Quiet Catchings is making noise as Indiana star

WNBA: Tamika Catchings is starting to accept her role as one of the league's top players.

Pro Basketball

August 02, 2003|By Milton Kent | Milton Kent,SUN STAFF

WASHINGTON - After she was fined by the WNBA for griping about the officiating of the last Indiana-Detroit game, Tamika Catchings got a call from home.

It was the sort of consequence that nearly everyone dreads.

But the message from her mother turned out to be more supportive than chiding.

"My mom called and left a message and said, `I'm going to support you no matter what you do or say,' " said Catchings with a sheepish grin last week. "Of course, she's my mom and she wants to see that her baby is safe. That's what she said."

Catchings was fined $250 for publicly complaining about a perceived failure to curtail chippiness on the floor, as well as asserting that her Indiana Fever team was being targeted. Her remarks came after a close loss to division-leading Detroit, which the second-place Fever (13-10) visits tonight.

Her outburst was one of the few times that Catchings, an otherwise model citizen, has done anything controversial.

There are plenty of times when Nell Fortner, Catchings' coach with the Fever, has gotten after the 6-foot-1 forward to be a little more aggressive, to take control of the team she so clearly leads.

"That's what she has to do," said Fortner. "She wants to involve her teammates, because she is a really selfless player. She tries to get them involved and wants to get them involved, because then it takes some of the pressure off her. It opens some things up for her. If she feels the game getting out of hand, she'll just step up and nail a big shot or do what we need."

Tuesday night at MCI Center, Catchings banked in a baseline runner at the overtime buzzer to give the Fever a 92-91 win over the Mystics. She finished with 30 points, two off her career high.

It was the second time in less than a week that Catchings helped Indiana erase a double-digit second half deficit against Washington. The previous Thursday, Catchings converted a layup with a minute to go for two of her 29 points. The basket took the Indiana lead back to three from one, and the Mystics would get no closer.

"That's one of the things that I feel that I have to do," said Catchings. "Every day I go out, I want to help myself and improve my game and pick my game up. So, being more assertive and becoming more aggressive is going to help me and overall is going to help the team. It will funnel down and that's what I am focusing on."

There aren't many areas that Catchings, the reigning WNBA Rookie of the Year, needs to improve. The daughter of Harvey Catchings, a former NBA center, the forward placed third in last season's Most Valuable Player voting, behind Houston's Sheryl Swoopes and Lisa Leslie of Los Angeles.

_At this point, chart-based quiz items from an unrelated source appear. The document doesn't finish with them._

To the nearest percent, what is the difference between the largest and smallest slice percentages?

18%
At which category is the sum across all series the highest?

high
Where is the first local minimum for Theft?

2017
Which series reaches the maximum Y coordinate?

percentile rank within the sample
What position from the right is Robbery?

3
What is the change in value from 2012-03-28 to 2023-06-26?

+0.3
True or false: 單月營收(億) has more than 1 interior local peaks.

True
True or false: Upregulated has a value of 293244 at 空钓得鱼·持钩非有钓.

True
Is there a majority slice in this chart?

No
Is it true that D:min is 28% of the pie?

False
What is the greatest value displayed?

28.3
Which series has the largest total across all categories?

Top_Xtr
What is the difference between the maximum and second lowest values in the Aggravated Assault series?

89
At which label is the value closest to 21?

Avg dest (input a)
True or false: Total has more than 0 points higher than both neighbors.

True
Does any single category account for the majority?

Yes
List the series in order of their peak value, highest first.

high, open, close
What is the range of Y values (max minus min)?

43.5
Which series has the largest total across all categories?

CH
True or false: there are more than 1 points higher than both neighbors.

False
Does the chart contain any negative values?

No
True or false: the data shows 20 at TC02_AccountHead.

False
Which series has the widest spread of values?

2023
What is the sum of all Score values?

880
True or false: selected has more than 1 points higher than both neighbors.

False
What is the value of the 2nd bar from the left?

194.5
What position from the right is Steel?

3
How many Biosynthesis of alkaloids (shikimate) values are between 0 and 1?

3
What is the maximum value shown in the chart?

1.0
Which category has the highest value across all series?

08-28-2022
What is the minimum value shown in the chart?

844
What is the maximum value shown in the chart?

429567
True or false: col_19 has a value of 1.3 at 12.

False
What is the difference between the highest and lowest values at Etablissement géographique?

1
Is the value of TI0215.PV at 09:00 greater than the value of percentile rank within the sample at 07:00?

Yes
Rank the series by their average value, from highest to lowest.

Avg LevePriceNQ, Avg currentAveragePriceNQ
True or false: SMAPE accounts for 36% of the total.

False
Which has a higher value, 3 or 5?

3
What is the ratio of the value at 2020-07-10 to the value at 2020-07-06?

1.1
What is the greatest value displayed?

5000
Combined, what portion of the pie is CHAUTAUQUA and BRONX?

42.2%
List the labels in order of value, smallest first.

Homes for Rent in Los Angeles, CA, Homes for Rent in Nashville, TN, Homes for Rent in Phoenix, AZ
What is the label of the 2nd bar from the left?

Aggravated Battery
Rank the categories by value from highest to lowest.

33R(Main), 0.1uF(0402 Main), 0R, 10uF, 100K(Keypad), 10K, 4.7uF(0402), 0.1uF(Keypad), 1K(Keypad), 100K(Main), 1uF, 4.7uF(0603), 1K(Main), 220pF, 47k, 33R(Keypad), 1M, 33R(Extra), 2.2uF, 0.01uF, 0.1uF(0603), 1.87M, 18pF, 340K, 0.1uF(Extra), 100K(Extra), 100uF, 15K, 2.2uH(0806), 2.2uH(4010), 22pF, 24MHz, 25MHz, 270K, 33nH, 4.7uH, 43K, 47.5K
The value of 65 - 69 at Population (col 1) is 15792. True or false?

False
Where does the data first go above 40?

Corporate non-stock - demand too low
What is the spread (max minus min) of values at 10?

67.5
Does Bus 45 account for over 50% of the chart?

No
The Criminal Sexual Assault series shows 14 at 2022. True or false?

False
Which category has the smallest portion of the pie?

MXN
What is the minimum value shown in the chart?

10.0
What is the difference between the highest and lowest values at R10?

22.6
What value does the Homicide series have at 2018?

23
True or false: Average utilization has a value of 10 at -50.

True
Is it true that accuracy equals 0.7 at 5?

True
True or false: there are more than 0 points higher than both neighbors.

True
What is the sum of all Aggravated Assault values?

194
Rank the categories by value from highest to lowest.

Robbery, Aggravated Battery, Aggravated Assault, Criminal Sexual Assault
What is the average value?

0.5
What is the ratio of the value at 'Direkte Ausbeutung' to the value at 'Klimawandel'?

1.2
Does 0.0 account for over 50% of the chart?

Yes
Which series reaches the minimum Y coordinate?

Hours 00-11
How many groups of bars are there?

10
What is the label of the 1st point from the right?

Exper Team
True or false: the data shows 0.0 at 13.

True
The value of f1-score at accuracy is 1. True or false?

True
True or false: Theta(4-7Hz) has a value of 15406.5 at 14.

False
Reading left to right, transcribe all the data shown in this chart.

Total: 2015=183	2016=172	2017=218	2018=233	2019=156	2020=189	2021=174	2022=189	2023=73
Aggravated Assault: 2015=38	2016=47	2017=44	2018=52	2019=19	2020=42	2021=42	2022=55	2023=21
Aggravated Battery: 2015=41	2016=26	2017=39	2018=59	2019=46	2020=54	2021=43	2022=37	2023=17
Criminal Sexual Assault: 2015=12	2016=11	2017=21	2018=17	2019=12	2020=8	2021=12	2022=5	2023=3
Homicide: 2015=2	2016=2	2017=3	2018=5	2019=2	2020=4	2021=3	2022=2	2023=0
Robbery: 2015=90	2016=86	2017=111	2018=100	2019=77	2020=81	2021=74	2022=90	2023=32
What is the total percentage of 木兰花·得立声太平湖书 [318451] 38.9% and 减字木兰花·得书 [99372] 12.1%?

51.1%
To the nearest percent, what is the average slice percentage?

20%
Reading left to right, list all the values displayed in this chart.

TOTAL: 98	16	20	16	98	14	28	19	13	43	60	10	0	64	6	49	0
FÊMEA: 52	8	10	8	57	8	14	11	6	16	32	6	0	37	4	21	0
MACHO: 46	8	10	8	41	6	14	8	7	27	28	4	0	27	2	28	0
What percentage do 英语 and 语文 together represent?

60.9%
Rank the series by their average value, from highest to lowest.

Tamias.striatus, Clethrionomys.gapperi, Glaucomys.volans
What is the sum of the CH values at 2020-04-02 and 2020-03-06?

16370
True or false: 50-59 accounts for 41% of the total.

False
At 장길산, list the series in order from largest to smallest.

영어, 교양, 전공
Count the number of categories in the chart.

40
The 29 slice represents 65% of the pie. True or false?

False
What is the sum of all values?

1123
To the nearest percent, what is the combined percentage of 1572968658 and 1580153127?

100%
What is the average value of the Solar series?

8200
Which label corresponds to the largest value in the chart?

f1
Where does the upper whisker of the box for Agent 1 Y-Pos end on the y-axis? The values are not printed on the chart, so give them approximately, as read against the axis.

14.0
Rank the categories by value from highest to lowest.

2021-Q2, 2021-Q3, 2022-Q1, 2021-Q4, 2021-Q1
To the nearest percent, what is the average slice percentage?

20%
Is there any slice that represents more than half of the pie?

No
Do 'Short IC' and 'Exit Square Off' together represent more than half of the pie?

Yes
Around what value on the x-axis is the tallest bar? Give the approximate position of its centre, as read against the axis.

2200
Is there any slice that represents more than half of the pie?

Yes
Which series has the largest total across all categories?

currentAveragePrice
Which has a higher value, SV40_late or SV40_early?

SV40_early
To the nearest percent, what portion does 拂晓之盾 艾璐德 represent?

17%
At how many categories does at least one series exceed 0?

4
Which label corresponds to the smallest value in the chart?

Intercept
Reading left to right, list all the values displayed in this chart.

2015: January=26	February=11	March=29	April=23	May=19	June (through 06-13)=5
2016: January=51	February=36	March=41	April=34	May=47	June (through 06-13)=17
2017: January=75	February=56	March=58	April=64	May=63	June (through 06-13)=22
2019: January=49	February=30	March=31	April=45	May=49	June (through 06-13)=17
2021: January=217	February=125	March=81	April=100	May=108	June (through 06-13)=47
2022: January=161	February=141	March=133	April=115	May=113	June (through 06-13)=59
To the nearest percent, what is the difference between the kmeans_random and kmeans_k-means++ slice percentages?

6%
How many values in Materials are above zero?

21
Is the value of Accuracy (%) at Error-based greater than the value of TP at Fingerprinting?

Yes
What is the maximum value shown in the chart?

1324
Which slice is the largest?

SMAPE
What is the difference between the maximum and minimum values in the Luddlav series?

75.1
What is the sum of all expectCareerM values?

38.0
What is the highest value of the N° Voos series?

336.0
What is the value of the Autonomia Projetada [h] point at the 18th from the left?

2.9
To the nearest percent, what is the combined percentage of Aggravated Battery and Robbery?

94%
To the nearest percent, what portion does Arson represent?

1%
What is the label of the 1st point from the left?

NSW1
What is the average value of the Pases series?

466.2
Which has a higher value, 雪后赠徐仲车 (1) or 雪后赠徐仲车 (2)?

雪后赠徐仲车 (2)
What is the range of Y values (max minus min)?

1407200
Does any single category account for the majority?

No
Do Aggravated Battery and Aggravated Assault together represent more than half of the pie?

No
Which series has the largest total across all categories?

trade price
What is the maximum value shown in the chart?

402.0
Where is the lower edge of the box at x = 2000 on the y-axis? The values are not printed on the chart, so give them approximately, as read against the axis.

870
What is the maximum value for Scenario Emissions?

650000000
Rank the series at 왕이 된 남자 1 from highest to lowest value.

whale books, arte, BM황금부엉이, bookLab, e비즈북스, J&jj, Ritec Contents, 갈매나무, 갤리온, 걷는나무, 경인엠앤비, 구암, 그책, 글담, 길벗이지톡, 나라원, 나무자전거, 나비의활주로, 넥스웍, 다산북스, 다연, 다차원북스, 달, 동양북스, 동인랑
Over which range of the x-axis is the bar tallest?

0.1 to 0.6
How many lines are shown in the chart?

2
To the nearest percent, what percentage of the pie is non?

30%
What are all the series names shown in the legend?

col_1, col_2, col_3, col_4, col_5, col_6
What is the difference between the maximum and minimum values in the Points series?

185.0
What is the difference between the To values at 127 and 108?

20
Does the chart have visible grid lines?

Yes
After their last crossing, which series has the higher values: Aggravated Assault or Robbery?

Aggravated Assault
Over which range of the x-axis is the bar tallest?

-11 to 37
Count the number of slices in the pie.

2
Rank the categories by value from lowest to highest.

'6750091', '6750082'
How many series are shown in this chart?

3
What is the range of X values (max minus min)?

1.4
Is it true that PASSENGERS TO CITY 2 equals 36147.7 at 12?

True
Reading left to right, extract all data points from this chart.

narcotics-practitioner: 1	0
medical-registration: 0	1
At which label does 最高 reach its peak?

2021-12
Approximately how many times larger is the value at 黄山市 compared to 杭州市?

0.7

She was also the runner-up to Swoopes in Defensive Player of the Year balloting .

This season Catchings is second in the league in steals (2.04), fourth in scoring (19.6) and sixth in rebounding (7.9).

Catchings, 24, may already be the league's best all-around player, and she's slowly embracing the notion that her name belongs in conversation with Leslie and Swoopes and Washington's Chamique Holdsclaw, her former teammate at Tennessee.

"I give myself a couple more years in the league to really develop myself as a player," said Catchings. "There are certain defenses that I am not effective against, and to be the best player, you have to be able to go in night after night. When you think about [Michael] Jordan, no matter what people threw at him, he was able to overcome that. That's the kind of player that I know I can be and that I will be."

She has already conquered a profound hearing loss that requires her to wear a barely visible hearing aid. Though initially reluctant to wear the hearing aid and then to talk about it, Catchings has become a highly sought-after speaker as a symbol of achievement over difficult circumstances.

"If I didn't play basketball, a lot of people wouldn't know what I've gone through," said Catchings. "There are a lot of people who are like me who don't play professional basketball or football or soccer or whatever. They never get to a national level to share their story. They can do it in their community, but not nationally."

It's enough to make a mom proud, provided you don't sass your elders.